▶ [Work instruction] Report only the number of lines in the data below that contain the string "series". Matches are case-sensitive.

▶ [Data items]
□ □ □ □ □ □ □
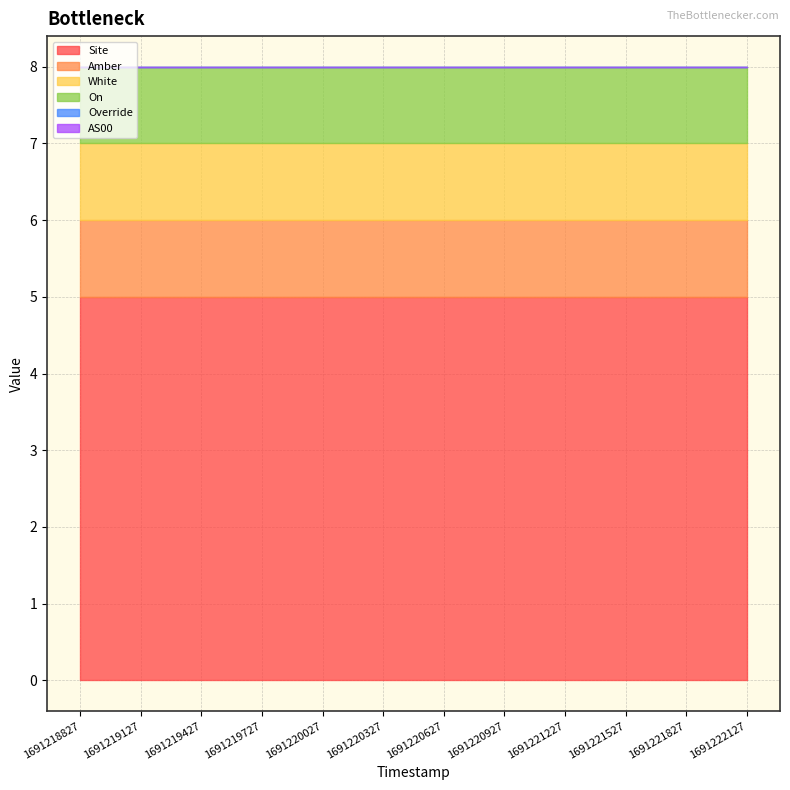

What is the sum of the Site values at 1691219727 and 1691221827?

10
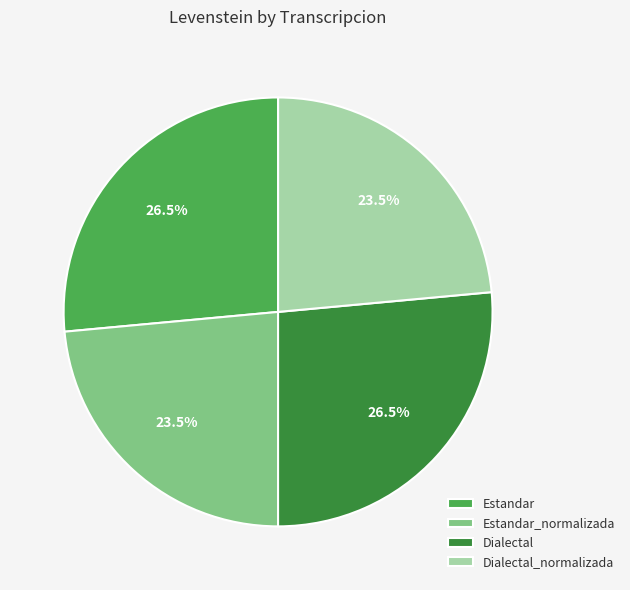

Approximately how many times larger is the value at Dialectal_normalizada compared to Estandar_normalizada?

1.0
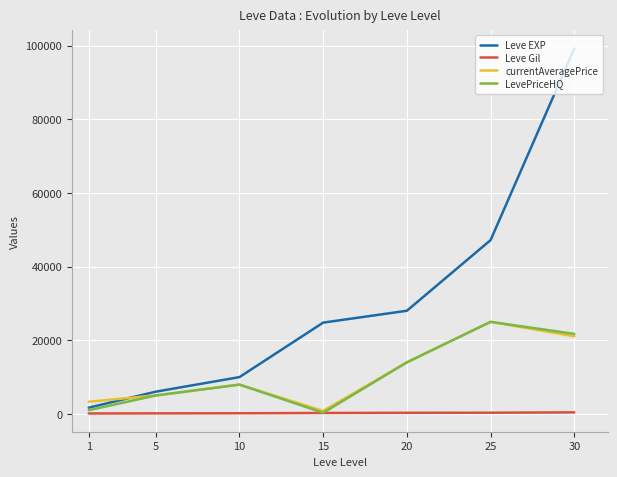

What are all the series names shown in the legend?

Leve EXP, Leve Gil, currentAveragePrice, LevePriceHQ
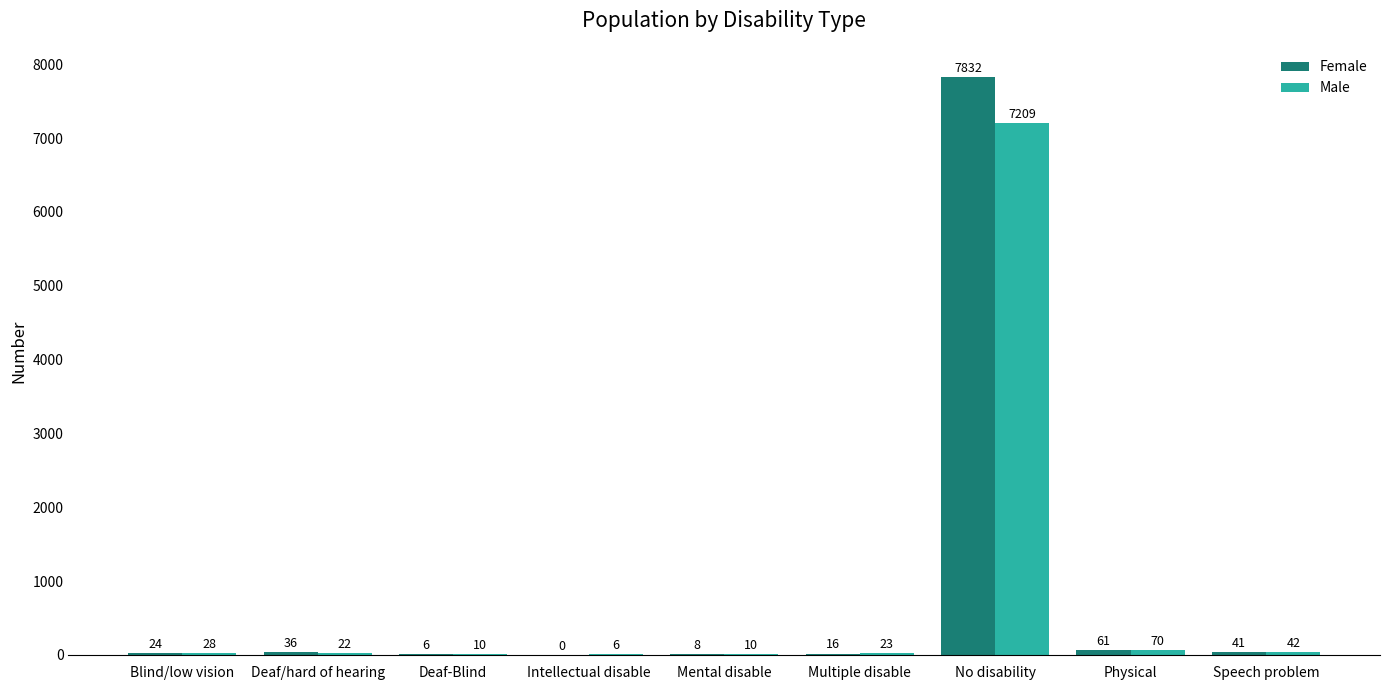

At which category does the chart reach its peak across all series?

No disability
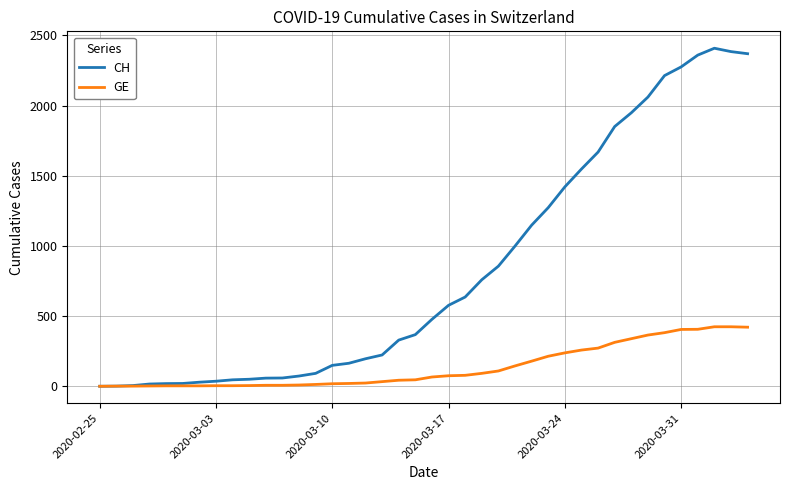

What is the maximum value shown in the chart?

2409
□ □ □ □ □ □ □
▶ [Answer to the problem] 2